▶ Given text
EX-10.4 7 dex104.htm NON-EMPLOYEE DIRECTORS' DEFERRED COMPENSATION PLAN Non-Employee Directors' Deferred Compensation Plan

Exhibit 10.4

AMERICAN ELECTRIC TECHNOLOGIES, INC.

NON-EMPLOYEE DIRECTORS’

DEFERRED COMPENSATION PLAN

I. INTRODUCTION

The American Electric Technologies, Inc. Non-Employee Directors’ Deferred Compensation Plan (the “Plan”) has been established to permit each director of American Electric Technologies, Inc. (the “Company”) who is not an employee of the Company or any of its subsidiaries (a “Non-Employee Director”) to defer receipt of certain director compensation payable by the Company and provide a convenient way to purchase shares from the Company at fair market value. The Plan is intended to enable the Company to attract, retain and motivate qualified Directors and to encourage the long-term mutuality of interest between directors and stockholders of the Company.

II. ADMINISTRATION

The Plan shall be administered by the Compensation Committee of the Board of Directors of the Company (the “Committee”). The Committee shall have complete discretion and authority with respect to the Plan and its application, except as expressly limited by the Plan. The Plan shall be administered such that shares issued under the Plan shall be deemed to be exempt under Rule 16b-3 of the Securities and Exchange Commission under the Exchange Act, as such Rule is in effect on the Effective Date of the Plan and as it may be subsequently amended from time to time.

III. MAXIMUM NUMBER OF SHARES

The aggregate number of shares of Company common stock which may be issued under the Plan shall not exceed 120,000 shares, subject to adjustment as provided in Section VII herein.

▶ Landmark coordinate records
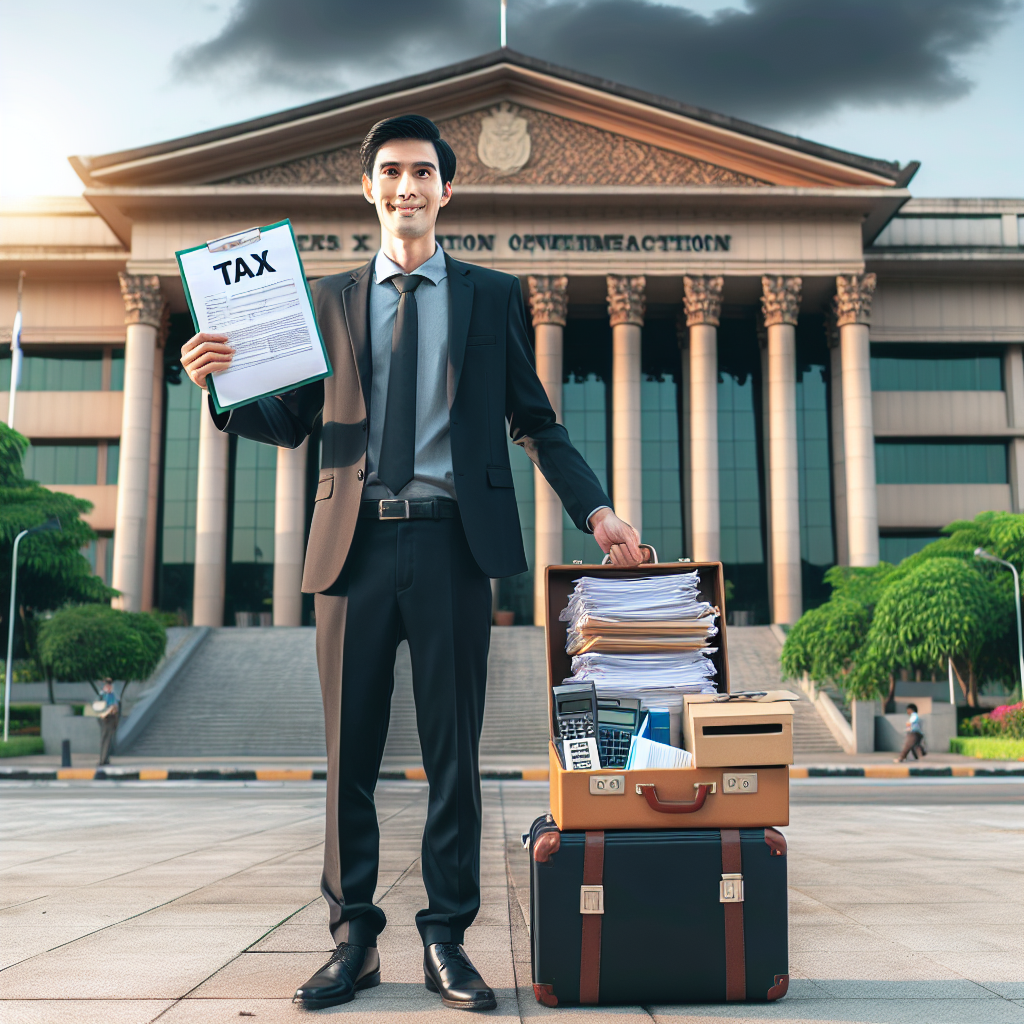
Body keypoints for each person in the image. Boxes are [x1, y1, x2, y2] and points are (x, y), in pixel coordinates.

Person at [180, 113, 641, 1012]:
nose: (407, 186)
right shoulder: (328, 300)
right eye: (390, 171)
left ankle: (446, 939)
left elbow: (536, 423)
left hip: (453, 544)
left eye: (422, 172)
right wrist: (220, 388)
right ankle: (352, 938)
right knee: (348, 755)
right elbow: (293, 423)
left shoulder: (491, 297)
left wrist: (597, 509)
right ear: (369, 189)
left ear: (446, 189)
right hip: (351, 547)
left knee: (452, 754)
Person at [96, 679, 119, 766]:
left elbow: (115, 706)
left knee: (108, 740)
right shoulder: (102, 695)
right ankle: (103, 759)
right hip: (105, 719)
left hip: (111, 718)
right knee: (105, 739)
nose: (109, 687)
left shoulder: (112, 695)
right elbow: (97, 706)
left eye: (110, 686)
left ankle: (105, 759)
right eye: (107, 686)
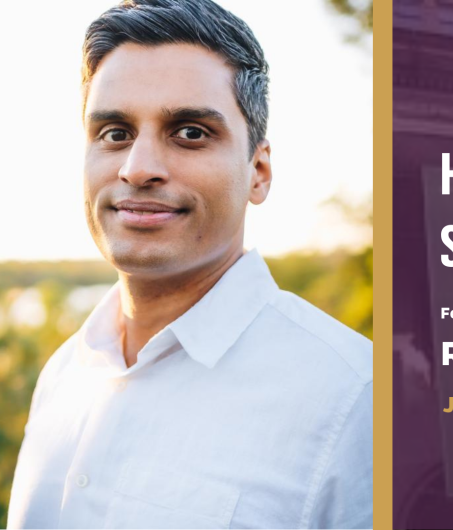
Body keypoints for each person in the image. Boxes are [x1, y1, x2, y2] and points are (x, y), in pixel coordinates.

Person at [7, 0, 373, 528]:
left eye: (191, 133)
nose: (138, 169)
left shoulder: (356, 403)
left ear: (259, 172)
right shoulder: (64, 373)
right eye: (115, 133)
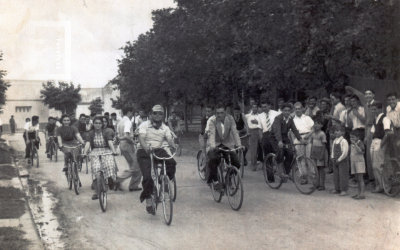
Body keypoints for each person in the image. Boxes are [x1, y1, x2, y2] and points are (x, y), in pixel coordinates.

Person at [136, 105, 176, 214]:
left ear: (163, 116)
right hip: (144, 151)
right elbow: (141, 138)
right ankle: (148, 200)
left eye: (160, 113)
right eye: (155, 113)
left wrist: (172, 145)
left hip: (157, 149)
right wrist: (146, 148)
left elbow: (169, 138)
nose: (157, 115)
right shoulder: (144, 125)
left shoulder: (165, 127)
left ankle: (163, 181)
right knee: (148, 177)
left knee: (172, 163)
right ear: (151, 114)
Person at [206, 103, 242, 188]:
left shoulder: (230, 118)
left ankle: (228, 177)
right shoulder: (212, 120)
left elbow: (234, 132)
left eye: (221, 112)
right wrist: (212, 145)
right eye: (217, 113)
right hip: (215, 144)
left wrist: (239, 144)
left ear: (225, 112)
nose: (219, 115)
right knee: (214, 159)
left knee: (236, 162)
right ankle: (215, 181)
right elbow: (211, 134)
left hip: (227, 144)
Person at [84, 116, 118, 200]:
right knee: (95, 170)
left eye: (99, 123)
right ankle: (96, 192)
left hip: (106, 151)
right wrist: (85, 153)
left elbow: (110, 142)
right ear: (93, 124)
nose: (98, 125)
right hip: (95, 152)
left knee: (110, 165)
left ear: (102, 124)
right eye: (96, 123)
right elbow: (87, 143)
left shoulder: (106, 132)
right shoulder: (90, 133)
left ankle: (110, 179)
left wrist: (113, 150)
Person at [269, 103, 302, 180]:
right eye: (285, 111)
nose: (287, 112)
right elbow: (277, 131)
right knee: (280, 151)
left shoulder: (290, 119)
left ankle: (286, 172)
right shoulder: (278, 118)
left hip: (284, 137)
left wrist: (300, 139)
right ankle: (281, 172)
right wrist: (279, 141)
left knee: (290, 152)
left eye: (288, 111)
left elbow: (294, 129)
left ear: (290, 111)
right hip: (275, 138)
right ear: (282, 111)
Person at [114, 107, 142, 192]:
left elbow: (119, 135)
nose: (133, 115)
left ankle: (133, 185)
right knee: (136, 166)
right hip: (127, 144)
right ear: (129, 112)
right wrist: (134, 142)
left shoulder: (120, 122)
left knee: (134, 165)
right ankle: (119, 179)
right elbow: (126, 135)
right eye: (132, 113)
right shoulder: (128, 122)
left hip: (122, 144)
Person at [370, 101, 391, 193]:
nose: (373, 111)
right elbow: (372, 132)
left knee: (379, 165)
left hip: (380, 142)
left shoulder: (385, 118)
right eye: (372, 110)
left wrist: (381, 145)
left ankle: (386, 186)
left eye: (375, 109)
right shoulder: (376, 119)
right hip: (374, 142)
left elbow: (387, 133)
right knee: (374, 166)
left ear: (380, 108)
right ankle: (379, 186)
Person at [331, 125, 349, 196]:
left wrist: (339, 159)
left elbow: (345, 152)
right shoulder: (335, 141)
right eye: (335, 131)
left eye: (338, 131)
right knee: (336, 175)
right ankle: (337, 188)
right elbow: (332, 150)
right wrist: (332, 157)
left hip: (342, 161)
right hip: (335, 160)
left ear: (342, 132)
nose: (336, 132)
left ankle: (344, 190)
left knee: (342, 175)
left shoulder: (344, 141)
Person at [310, 119, 327, 190]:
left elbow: (324, 145)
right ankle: (316, 183)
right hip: (314, 153)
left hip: (320, 153)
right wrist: (311, 153)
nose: (316, 125)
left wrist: (322, 155)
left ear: (321, 125)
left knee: (321, 169)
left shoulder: (322, 134)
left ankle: (322, 184)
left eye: (318, 124)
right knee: (315, 169)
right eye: (315, 123)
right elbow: (311, 144)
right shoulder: (313, 134)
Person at [364, 89, 376, 185]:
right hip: (367, 129)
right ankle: (371, 177)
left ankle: (376, 178)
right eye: (366, 94)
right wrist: (365, 134)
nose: (368, 95)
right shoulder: (365, 106)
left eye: (369, 94)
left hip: (374, 129)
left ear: (373, 95)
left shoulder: (376, 104)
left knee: (373, 153)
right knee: (368, 154)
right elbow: (366, 121)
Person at [349, 130, 366, 199]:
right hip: (354, 162)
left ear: (358, 137)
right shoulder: (351, 144)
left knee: (360, 178)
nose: (351, 139)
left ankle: (362, 194)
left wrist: (355, 144)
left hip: (359, 163)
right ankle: (359, 193)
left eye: (353, 137)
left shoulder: (359, 143)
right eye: (351, 137)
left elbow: (361, 151)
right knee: (357, 179)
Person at [246, 103, 263, 171]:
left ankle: (265, 164)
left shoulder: (260, 116)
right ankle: (253, 165)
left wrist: (257, 122)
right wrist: (248, 132)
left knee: (262, 148)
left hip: (260, 131)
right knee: (253, 150)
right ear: (251, 108)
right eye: (253, 107)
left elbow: (261, 123)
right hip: (252, 131)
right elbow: (247, 124)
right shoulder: (248, 116)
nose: (254, 108)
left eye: (256, 107)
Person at [386, 92, 400, 158]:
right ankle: (395, 167)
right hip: (394, 130)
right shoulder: (388, 108)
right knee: (393, 152)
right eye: (389, 100)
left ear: (397, 99)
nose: (391, 101)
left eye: (393, 99)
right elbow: (389, 122)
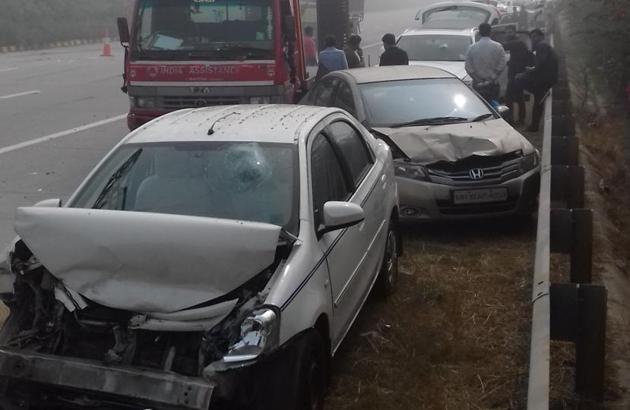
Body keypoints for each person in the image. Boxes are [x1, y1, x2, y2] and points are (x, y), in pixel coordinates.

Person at [515, 28, 558, 131]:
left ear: (541, 36)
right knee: (537, 102)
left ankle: (534, 126)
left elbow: (540, 64)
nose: (533, 39)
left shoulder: (541, 46)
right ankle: (534, 125)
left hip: (544, 79)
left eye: (535, 36)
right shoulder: (544, 45)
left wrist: (529, 70)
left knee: (518, 79)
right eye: (532, 37)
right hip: (547, 77)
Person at [465, 23, 508, 103]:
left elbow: (468, 67)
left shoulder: (472, 48)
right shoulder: (498, 46)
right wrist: (491, 78)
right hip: (493, 84)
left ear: (480, 33)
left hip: (478, 85)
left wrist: (478, 79)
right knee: (494, 107)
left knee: (480, 107)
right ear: (490, 32)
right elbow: (502, 65)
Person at [503, 25, 533, 125]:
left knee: (509, 98)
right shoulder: (518, 43)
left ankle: (510, 119)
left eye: (510, 32)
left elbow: (503, 46)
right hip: (517, 73)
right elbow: (517, 57)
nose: (508, 34)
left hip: (516, 74)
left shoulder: (517, 42)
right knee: (519, 97)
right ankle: (520, 119)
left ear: (514, 33)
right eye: (506, 32)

▶ Required action 1
Answer these questions from the plan document:
(a) Which body administers the Plan?
(b) What is the maximum aggregate number of shares of Company common stock that may be issued under the Plan?
(c) Which directors count as Non-Employee Directors?
▶ Required action 2
From the plan document, extract the passage between "II. ADMINISTRATION" and "Section VII herein.", inclusive, word for word.

▶ Written answer 1
(a) The Compensation Committee of the Board of Directors of the Company.
(b) 120,000 shares, subject to adjustment as provided in Section VII.
(c) Directors of the Company who are not employees of the Company or any of its subsidiaries.

▶ Written answer 2
II. ADMINISTRATION

The Plan shall be administered by the Compensation Committee of the Board of Directors of the Company (the “Committee”). The Committee shall have complete discretion and authority with respect to the Plan and its application, except as expressly limited by the Plan. The Plan shall be administered such that shares issued under the Plan shall be deemed to be exempt under Rule 16b-3 of the Securities and Exchange Commission under the Exchange Act, as such Rule is in effect on the Effective Date of the Plan and as it may be subsequently amended from time to time.

III. MAXIMUM NUMBER OF SHARES

The aggregate number of shares of Company common stock which may be issued under the Plan shall not exceed 120,000 shares, subject to adjustment as provided in Section VII herein.